About Five Star Products
Founded in 1955, Five Star Products, Inc. is a prominent manufacturer specializing in precision grouting, waterproofing, and concrete restoration solutions. The company operates under a strict quality control system adhering to the ISO 9001-2015 standard, ensuring high-quality outputs from its strategically located manufacturing facilities worldwide. Five Star Products serves a wide array of markets, including the petrochemical, power generation, industrial manufacturing, marine construction, and infrastructure development sectors. Their commitment to innovation is underscored by an extensive portfolio of over 100 patents worldwide.
Attack Overview
The ransomware attack on Five Star Products has likely resulted in the encryption of critical files, rendering them inaccessible.

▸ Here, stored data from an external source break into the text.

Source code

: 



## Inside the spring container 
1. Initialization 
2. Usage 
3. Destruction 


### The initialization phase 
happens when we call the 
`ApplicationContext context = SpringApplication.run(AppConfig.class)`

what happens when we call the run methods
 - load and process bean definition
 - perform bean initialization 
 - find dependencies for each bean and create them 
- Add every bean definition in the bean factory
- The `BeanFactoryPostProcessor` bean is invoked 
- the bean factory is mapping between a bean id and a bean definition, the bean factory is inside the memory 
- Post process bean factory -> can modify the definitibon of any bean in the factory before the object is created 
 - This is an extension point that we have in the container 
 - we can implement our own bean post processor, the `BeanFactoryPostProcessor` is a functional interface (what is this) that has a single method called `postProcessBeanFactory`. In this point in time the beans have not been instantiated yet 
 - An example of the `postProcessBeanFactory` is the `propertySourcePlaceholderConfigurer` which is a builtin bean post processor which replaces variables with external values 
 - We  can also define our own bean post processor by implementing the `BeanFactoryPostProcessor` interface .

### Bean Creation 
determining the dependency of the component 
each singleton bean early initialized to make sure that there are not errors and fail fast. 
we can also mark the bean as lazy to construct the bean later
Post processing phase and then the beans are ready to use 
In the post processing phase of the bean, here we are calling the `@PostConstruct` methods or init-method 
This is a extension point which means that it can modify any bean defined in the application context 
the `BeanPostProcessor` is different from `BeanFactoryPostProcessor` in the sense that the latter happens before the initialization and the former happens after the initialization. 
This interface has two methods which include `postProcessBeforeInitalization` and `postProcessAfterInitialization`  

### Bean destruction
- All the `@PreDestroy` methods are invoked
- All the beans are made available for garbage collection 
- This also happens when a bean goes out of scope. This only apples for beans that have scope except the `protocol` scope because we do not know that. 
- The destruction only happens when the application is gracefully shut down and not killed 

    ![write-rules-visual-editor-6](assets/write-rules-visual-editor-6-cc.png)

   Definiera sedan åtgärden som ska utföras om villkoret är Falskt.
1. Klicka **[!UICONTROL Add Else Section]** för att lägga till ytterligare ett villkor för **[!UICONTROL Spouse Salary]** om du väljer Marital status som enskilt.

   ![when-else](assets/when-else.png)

LockBit, known for its sophisticated encryption techniques and aggressive ransom demands, employs a combination of RSA-2048 and AES-256 encryption algorithms. The group uses "double extortion" tactics, exfiltrating sensitive data and threatening to release it publicly if the ransom is not paid. The attack underscores the vulnerabilities that even well-established companies face in the ever-evolving landscape of cyber threats.
About LockBit Ransomware Group
LockBit is a highly sophisticated ransomware-as-a-service (RaaS) group that has been active since September 2019. It has become the most active ransomware group, responsible for over one-third of all ransomware attacks in the latter half of 2022 and the first quarter of 2023. LockBit distinguishes itself through its modular ransomware, which encrypts its payload until execution to hinder malware analysis and detection. The group exploits vulnerabilities in Remote Desktop Protocol (RDP) services and unsecured network shares to spread quickly across a network.
Penetration and Impact
LockBit's ability to exploit vulnerabilities in RDP services and unsecured network shares likely facilitated the penetration of Five Star Products' systems. The ransomware performs a check to avoid executing on computer systems with installed languages common to the Commonwealth of Independent States (CIS) region, indicating a strategic approach to targeting specific regions. The attack on Five Star Products highlights the critical need for advanced cybersecurity measures to protect against such sophisticated threats.
Sources
Recent Ransomware Attacks
The Recent Ransomware Attacks (RRA) site acts as a watchtower, providing you with near real-time ransomware tracking of attacks, groups and their victims. Given threat actors’ overarching, lucrative success so far, ransomware attacks have become the most ubiquitous, and financially and informationally impactful cyber threat to businesses and organizations today.
The site’s data is generated based on hosting choices of real-world threat actors, and a handful of other trackers. While sanitization efforts have been taken, we cannot guarantee 100% accuracy of the data. Attack updates will be made as source data is reported by reputable sources. By viewing, accessing, or using RRA you acknowledge you are doing so at your own risk.